Asked what she considers her most successful endeavor to date, again she said it’s not one thing. “I think it’s the combination of plate spinning. It’s having a lot of things going on all at once. And having a lot of different categories and introducing a lot of unexpected things, which have all added up to make the brand what it is. People were scratching their heads when I was making wetsuits. It just seemed natural to me and it became a whole thing. Making [American surfer] Garrett McNamara’s survival suits for the 100-foot wave is like crazy,” she said.

Rowley said they have several collaborations happening, including one with Pottery Barn for tabletop. They’re doing their own footwear, which is a new category for them, and they do their own handbags.

“A lot of things, such as wetsuits, were introduced as a license, and we brought it in-house.” That said, she said it’s hard to have do many categories in-house, so licensing is the best way to go. Among the licensed categories is eyewear. She doesn’t do makeup and did fragrance a long time ago, and is hoping to have one again.

A spring look from Cynthia Rowley.

A spring look from Cynthia Rowley. Courtesy of Cynthia Rowley

Rowley doesn’t like when fashion appropriates art, “but I like the confluence of art and fashion.” The company has done a performance at the Marfa Invitational with 20 professional female riders. “It was so beautiful,” she said. “It was purely for the artistic opportunity.” In 2010, Rowley teamed with artist Olaf Breuning for a series of photos, which were featured as part of an event at MoMA PS1 called “Move.”

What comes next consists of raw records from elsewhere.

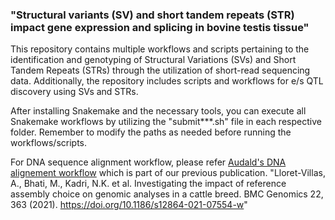 
###  "Structural variants (SV) and short tandem repeats (STR) impact gene expression and splicing in bovine testis tissue"

This repository contains multiple workflows and scripts pertaining to the identification and genotyping of Structural Variations (SVs) and Short Tandem Repeats (STRs) through the utilization of short-read sequencing data. Additionally, the repository includes scripts and workflows for e/s QTL discovery using SVs and STRs.

After installing Snakemake and the necessary tools, you can execute all Snakemake workflows by utilizing the "submit***.sh" file in each respective folder. Remember to modify the paths as needed before running the workflows/scripts.

For DNA sequence alignment workflow, please refer 
[Audald's DNA alignement workflow](https://github.com/AnimalGenomicsETH/Reference_assembly_choice/tree/master/Alignment) which is part of our previous publication. "Lloret-Villas, A., Bhati, M., Kadri, N.K. et al. Investigating the impact of reference assembly choice on genomic analyses in a cattle breed. BMC Genomics 22, 363 (2021). https://doi.org/10.1186/s12864-021-07554-w"


 
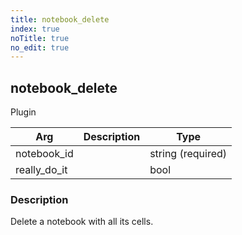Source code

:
 ```yaml
---
title: notebook_delete
index: true
noTitle: true
no_edit: true
---
```




<div class="vql_item"></div>


## notebook_delete
<span class='vql_type pull-right page-header'>Plugin</span>



<div class="vqlargs"></div>

Arg | Description | Type
----|-------------|-----
notebook_id||string (required)
really_do_it||bool

### Description

Delete a notebook with all its cells. 

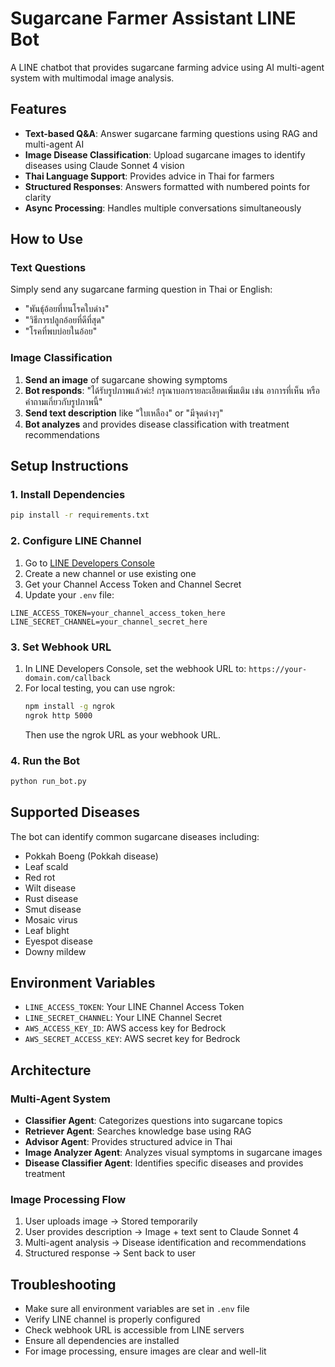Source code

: # Sugarcane Farmer Assistant LINE Bot

A LINE chatbot that provides sugarcane farming advice using AI multi-agent system with multimodal image analysis.

## Features

- **Text-based Q&A**: Answer sugarcane farming questions using RAG and multi-agent AI
- **Image Disease Classification**: Upload sugarcane images to identify diseases using Claude Sonnet 4 vision
- **Thai Language Support**: Provides advice in Thai for farmers
- **Structured Responses**: Answers formatted with numbered points for clarity
- **Async Processing**: Handles multiple conversations simultaneously

## How to Use

### Text Questions
Simply send any sugarcane farming question in Thai or English:
- "พันธุ์อ้อยที่ทนโรคใบด่าง"
- "วิธีการปลูกอ้อยที่ดีที่สุด"
- "โรคที่พบบ่อยในอ้อย"

### Image Classification
1. **Send an image** of sugarcane showing symptoms
2. **Bot responds**: "ได้รับรูปภาพแล้วค่ะ! กรุณาบอกรายละเอียดเพิ่มเติม เช่น อาการที่เห็น หรือคำถามเกี่ยวกับรูปภาพนี้"
3. **Send text description** like "ใบเหลือง" or "มีจุดด่างๆ"
4. **Bot analyzes** and provides disease classification with treatment recommendations

## Setup Instructions

### 1. Install Dependencies
```bash
pip install -r requirements.txt
```

### 2. Configure LINE Channel
1. Go to [LINE Developers Console](https://developers.line.biz/)
2. Create a new channel or use existing one
3. Get your Channel Access Token and Channel Secret
4. Update your `.env` file:
```
LINE_ACCESS_TOKEN=your_channel_access_token_here
LINE_SECRET_CHANNEL=your_channel_secret_here
```

### 3. Set Webhook URL
1. In LINE Developers Console, set the webhook URL to:
   `https://your-domain.com/callback`
2. For local testing, you can use ngrok:
   ```bash
   npm install -g ngrok
   ngrok http 5000
   ```
   Then use the ngrok URL as your webhook URL.

### 4. Run the Bot
```bash
python run_bot.py
```

## Supported Diseases

The bot can identify common sugarcane diseases including:
- Pokkah Boeng (Pokkah disease)
- Leaf scald
- Red rot
- Wilt disease
- Rust disease
- Smut disease
- Mosaic virus
- Leaf blight
- Eyespot disease
- Downy mildew

## Environment Variables

- `LINE_ACCESS_TOKEN`: Your LINE Channel Access Token
- `LINE_SECRET_CHANNEL`: Your LINE Channel Secret
- `AWS_ACCESS_KEY_ID`: AWS access key for Bedrock
- `AWS_SECRET_ACCESS_KEY`: AWS secret key for Bedrock

## Architecture

### Multi-Agent System
- **Classifier Agent**: Categorizes questions into sugarcane topics
- **Retriever Agent**: Searches knowledge base using RAG
- **Advisor Agent**: Provides structured advice in Thai
- **Image Analyzer Agent**: Analyzes visual symptoms in sugarcane images
- **Disease Classifier Agent**: Identifies specific diseases and provides treatment

### Image Processing Flow
1. User uploads image → Stored temporarily
2. User provides description → Image + text sent to Claude Sonnet 4
3. Multi-agent analysis → Disease identification and recommendations
4. Structured response → Sent back to user

## Troubleshooting

- Make sure all environment variables are set in `.env` file
- Verify LINE channel is properly configured
- Check webhook URL is accessible from LINE servers
- Ensure all dependencies are installed
- For image processing, ensure images are clear and well-lit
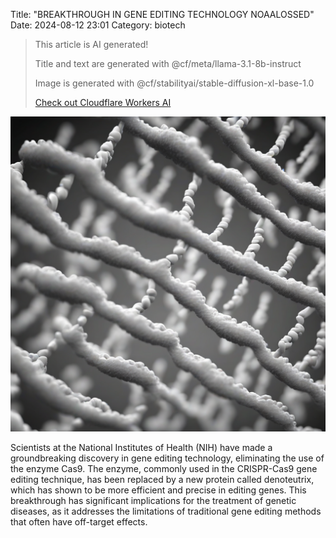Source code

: Title: "BREAKTHROUGH IN GENE EDITING TECHNOLOGY NOAALOSSED"
Date: 2024-08-12 23:01
Category: biotech

> This article is AI generated!
> 
> Title and text are generated with @cf/meta/llama-3.1-8b-instruct
> 
> Image is generated with @cf/stabilityai/stable-diffusion-xl-base-1.0
> 
> [Check out Cloudflare Workers AI](https://developers.cloudflare.com/workers-ai/models/)


![Alt Text](images/2024-08-12-breakthrough-in-gene-editing-technology-noaalossed.png)

Scientists at the National Institutes of Health (NIH) have made a groundbreaking discovery in gene editing technology, eliminating the use of the enzyme Cas9. The enzyme, commonly used in the CRISPR-Cas9 gene editing technique, has been replaced by a new protein called denoteutrix, which has shown to be more efficient and precise in editing genes. This breakthrough has significant implications for the treatment of genetic diseases, as it addresses the limitations of traditional gene editing methods that often have off-target effects.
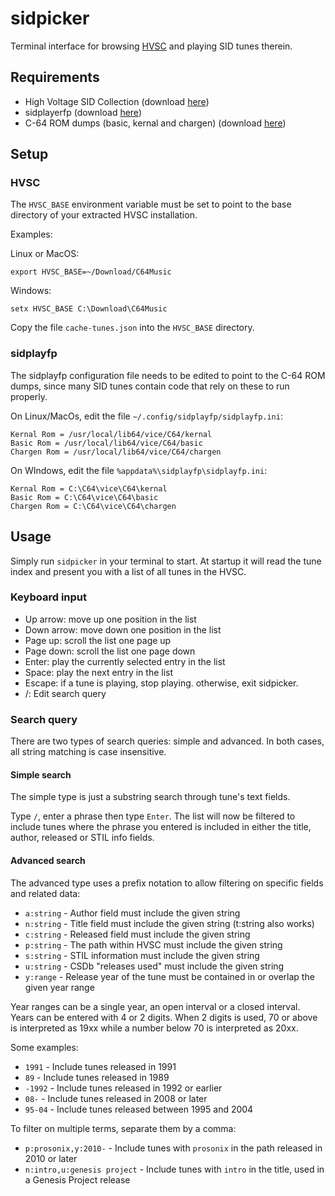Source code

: # sidpicker
Terminal interface for browsing [HVSC](http://www.hvsc.c64.org/) and playing SID tunes therein.

## Requirements

- High Voltage SID Collection (download [here](http://www.hvsc.c64.org/#download))
- sidplayerfp  (download [here](https://sourceforge.net/projects/sidplay-residfp/files/sidplayfp/1.4/))
- C-64 ROM dumps (basic, kernal and chargen) (download [here](https://sourceforge.net/p/vice-emu/code/HEAD/tree/trunk/vice/data/C64/))

## Setup

### HVSC

The `HVSC_BASE` environment variable must be set to point to the base directory of your extracted HVSC installation.

Examples:

Linux or MacOS:
```
export HVSC_BASE=~/Download/C64Music
```
Windows:
```
setx HVSC_BASE C:\Download\C64Music
```

Copy the file `cache-tunes.json` into the `HVSC_BASE` directory.

### sidplayfp

The sidplayfp configuration file needs to be edited to point to the C-64 ROM dumps, since many
SID tunes contain code that rely on these to run properly.

On Linux/MacOs, edit the file `~/.config/sidplayfp/sidplayfp.ini`:
```
Kernal Rom = /usr/local/lib64/vice/C64/kernal
Basic Rom = /usr/local/lib64/vice/C64/basic
Chargen Rom = /usr/local/lib64/vice/C64/chargen
```

On WIndows, edit the file `%appdata%\sidplayfp\sidplayfp.ini`:
```
Kernal Rom = C:\C64\vice\C64\kernal
Basic Rom = C:\C64\vice\C64\basic
Chargen Rom = C:\C64\vice\C64\chargen
```

## Usage

Simply run `sidpicker` in your terminal to start. At startup it will read the tune index and present you with a list of all tunes in the HVSC.

### Keyboard input

   - Up arrow: move up one position in the list
   - Down arrow: move down one position in the list
   - Page up: scroll the list one page up
   - Page down: scroll the list one page down
   - Enter: play the currently selected entry in the list
   - Space: play the next entry in the list
   - Escape: if a tune is playing, stop playing. otherwise, exit sidpicker.
   - /: Edit search query

### Search query

There are two types of search queries: simple and advanced. In both cases, all string matching is case insensitive.

#### Simple search

The simple type is just a substring search through tune's text fields.

Type `/`, enter a phrase then type `Enter`. The list will now be filtered to include tunes where
the phrase you entered is included in either the title, author, released or STIL info fields.

#### Advanced search

The advanced type uses a prefix notation to allow filtering on specific fields and related data:

  - `a:string` - Author field must include the given string
  - `n:string` - Title field must include the given string (t:string also works)
  - `c:string` - Released field must include the given string
  - `p:string` - The path within HVSC must include the given string
  - `s:string` - STIL information must include the given string
  - `u:string` - CSDb "releases used" must include the given string
  - `y:range`  - Release year of the tune must be contained in or overlap the given year range
  
Year ranges can be a single year, an open interval or a closed interval. Years can be entered with 4 or 2 digits. When 2 digits is used, 70 or above is interpreted as 19xx while a number below 70 is interpreted as 20xx.

Some examples:

  - `1991`  - Include tunes released in 1991
  - `89`    - Include tunes released in 1989
  - `-1992` - Include tunes released in 1992 or earlier
  - `08-` - Include tunes released in 2008 or later
  - `95-04` - Include tunes released between 1995 and 2004

To filter on multiple terms, separate them by a comma:

  - `p:prosonix,y:2010-` - Include tunes with `prosonix` in the path released in 2010 or later
  - `n:intro,u:genesis project` - Include tunes with `intro` in the title, used in a Genesis Project release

“I think these are really important to do. [With these] I’m not trying to sell clothes,” she said. “I feel super lucky that people feel that I would have an idea that would be titillating to the art world.”

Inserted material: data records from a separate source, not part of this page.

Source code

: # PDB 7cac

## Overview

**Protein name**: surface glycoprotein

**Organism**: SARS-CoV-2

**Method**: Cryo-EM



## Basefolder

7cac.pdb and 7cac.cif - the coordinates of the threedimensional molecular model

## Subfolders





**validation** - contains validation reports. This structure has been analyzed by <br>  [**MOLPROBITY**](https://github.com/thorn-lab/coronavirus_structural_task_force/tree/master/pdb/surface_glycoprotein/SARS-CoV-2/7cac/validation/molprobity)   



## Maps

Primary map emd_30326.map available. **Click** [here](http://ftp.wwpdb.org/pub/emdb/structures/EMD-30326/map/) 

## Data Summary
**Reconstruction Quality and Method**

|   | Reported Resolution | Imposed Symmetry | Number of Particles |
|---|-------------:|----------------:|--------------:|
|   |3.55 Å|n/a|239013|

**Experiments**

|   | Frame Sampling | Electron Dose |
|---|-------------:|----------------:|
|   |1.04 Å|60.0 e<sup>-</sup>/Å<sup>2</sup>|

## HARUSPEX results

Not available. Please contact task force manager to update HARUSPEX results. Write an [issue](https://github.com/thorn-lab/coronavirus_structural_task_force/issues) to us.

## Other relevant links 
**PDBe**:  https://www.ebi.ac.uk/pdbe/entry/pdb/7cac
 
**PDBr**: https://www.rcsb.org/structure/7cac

As for her collections, Rowley produces in China, India, Taiwan, and the U.S.

A spring look from Cynthia Rowley.

A spring look from Cynthia Rowley. Courtesy of Cynthia Rowley

Does she freak out over tariffs every day?

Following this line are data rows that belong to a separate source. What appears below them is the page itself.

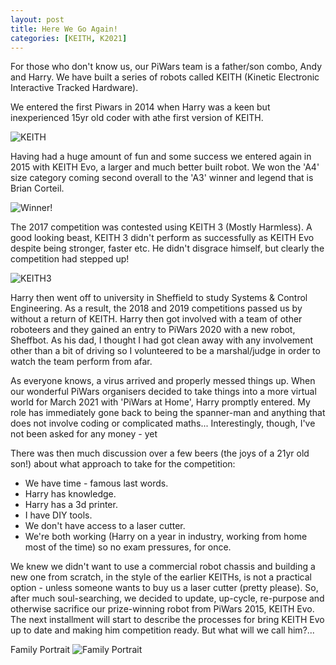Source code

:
 ```yaml
---
layout: post
title: Here We Go Again!
categories: [KEITH, K2021]
---
```


For those who don't know us, our PiWars team is a father/son combo, Andy and Harry. We have built a series of robots called KEITH (Kinetic Electronic Interactive Tracked Hardware).

We entered the first Piwars in 2014 when Harry was a keen but inexperienced 15yr old coder with athe first version of KEITH. 

![KEITH](http://keiththerobot.uk/images/DSC04940-adjusted--web.jpg "KEITH")

Having had a huge amount of fun and some success we entered again in 2015 with KEITH Evo, a larger and much better built robot. We won the 'A4' size category coming second overall to the 'A3' winner and legend that is Brian Corteil.

![Winner!](http://keiththerobot.uk/images/Evo-winner.png "KEITH Evo - Winner!")

The 2017 competition was contested using KEITH 3 (Mostly Harmless). A good looking beast, KEITH 3 didn't perform as successfully as KEITH Evo despite being stronger, faster etc. He didn't disgrace himself, but clearly the competition had stepped up! 

![KEITH3](http://keiththerobot.uk/images/DSC07618.JPG "KEITH3")

Harry then went off to university in Sheffield to study Systems & Control Engineering. As a result, the 2018 and 2019 competitions passed us by without a return of KEITH. Harry then got involved with a team of other roboteers and they gained an entry to PiWars 2020 with a new robot, Sheffbot. As his dad, I thought I had got clean away with any involvement other than a bit of driving so I volunteered to be a marshal/judge in order to watch the team perform from afar.

As everyone knows, a virus arrived and properly messed things up. When our wonderful PiWars organisers decided to take things into a more virtual world for March 2021 with 'PiWars at Home', Harry promptly entered. My role has immediately gone back to being the spanner-man and anything that does not involve coding or complicated maths... Interestingly, though, I've not been asked for any money - yet

There was then much discussion over a few beers (the joys of a 21yr old son!) about what approach to take for the competition:
- We have time - famous last words.
- Harry has knowledge.
- Harry has a 3d printer.
- I have DIY tools.
- We don't have access to a laser cutter.
- We're both working (Harry on a year in industry, working from home most of the time) so no exam pressures, for once.
          
We knew we didn't want to use a commercial robot chassis and building a new one from scratch, in the style of the earlier KEITHs, is not a practical option - unless someone wants to buy us a laser cutter (pretty please). So, after much soul-searching, we decided to update, up-cycle, re-purpose and otherwise sacrifice our prize-winning robot from PiWars 2015, KEITH Evo. The next installment will start to describe the processes for bring KEITH Evo up to date and making him competition ready. But what will we call him?...

Family Portrait
![Family Portrait](http://keiththerobot.uk/images/IMG_0915.JPG "Family Portrait")
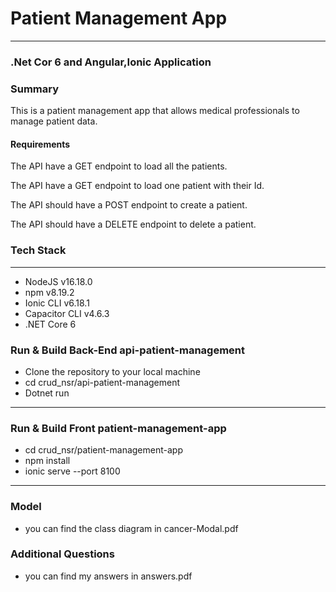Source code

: # Patient Management App
___
### .Net Cor 6 and Angular,Ionic  Application



### Summary
This is a patient management app that allows medical professionals to manage patient data.

#### Requirements

The API  have a GET endpoint to load all the patients.

The API  have a GET endpoint to load one patient with their Id.

The API should have a POST endpoint to create a patient.

The API should have a DELETE endpoint to delete a patient.

### Tech Stack

---
- NodeJS v16.18.0
- npm v8.19.2
- Ionic CLI v6.18.1
- Capacitor CLI v4.6.3
- .NET Core 6


### Run & Build Back-End api-patient-management
- Clone the repository to your local machine
- cd crud_nsr/api-patient-management
- Dotnet run

---

### Run & Build Front patient-management-app
- cd crud_nsr/patient-management-app
- npm install
- ionic serve --port 8100
---




### Model
- you can find the class diagram in cancer-Modal.pdf


### Additional Questions
- you can find my answers in answers.pdf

“I run the company with two of the creatives that I’ve worked with for many, many years, and we sort of run the business operations. There’s accounting and everybody else. But yeah, tariffs are not a nice thing. It’s not fun,” she said. They opened a warehouse in Europe and are trying to build a bigger business there. “We’re trying to do whatever we can to mitigate and not have to pass along higher prices to our customers,” said Rowley.

Asked what she loves about being in fashion, she said, “Fashion used to be one thing and everyone kind of played by those rules. There were the gatekeepers and the filters, and I think now it’s really anything and everything, and so many people doing it, and there are a billion different ways to be in the ‘fashion industry.’”

Rowley said she never slows down. “I just have a lot of energy. I have no ‘off’ switch. I’m so grateful. I’ve been through a lot in my personal life, and I’m just grateful for everything. I’m grateful to do what I do. And the people I’ve been able to meet because of my work is incredible. It gives me more energy and makes me want to do more and more and more all the time. It’s such a gift.”

Where does all that energy come from?

“I grew up in a boring town and couldn’t wait to get to New York,” she said.

“I love the creative process,” she explained. “I love having an idea. I wake up in the middle of the night. I love being able to have an idea and actually make it a reality. That is what keeps me going. Growing up in a small town, that’s all I had was my own imagination. Now the fact that I get to use my imagination as my job and it becomes real, I never want that to end.”

Rowley, in fact, said she never worked for anyone else in the industry. She came to New York and “I was a bartender and then I was me.”

Julianne Moore will be presenting Rowley with the Founder’s Award. “She’s a very dear friend of mine, and I’m very thrilled that she will be the one to present the award,” said Rowley. “I’m so grateful to the CFDA, and all of them. That goes without saying.”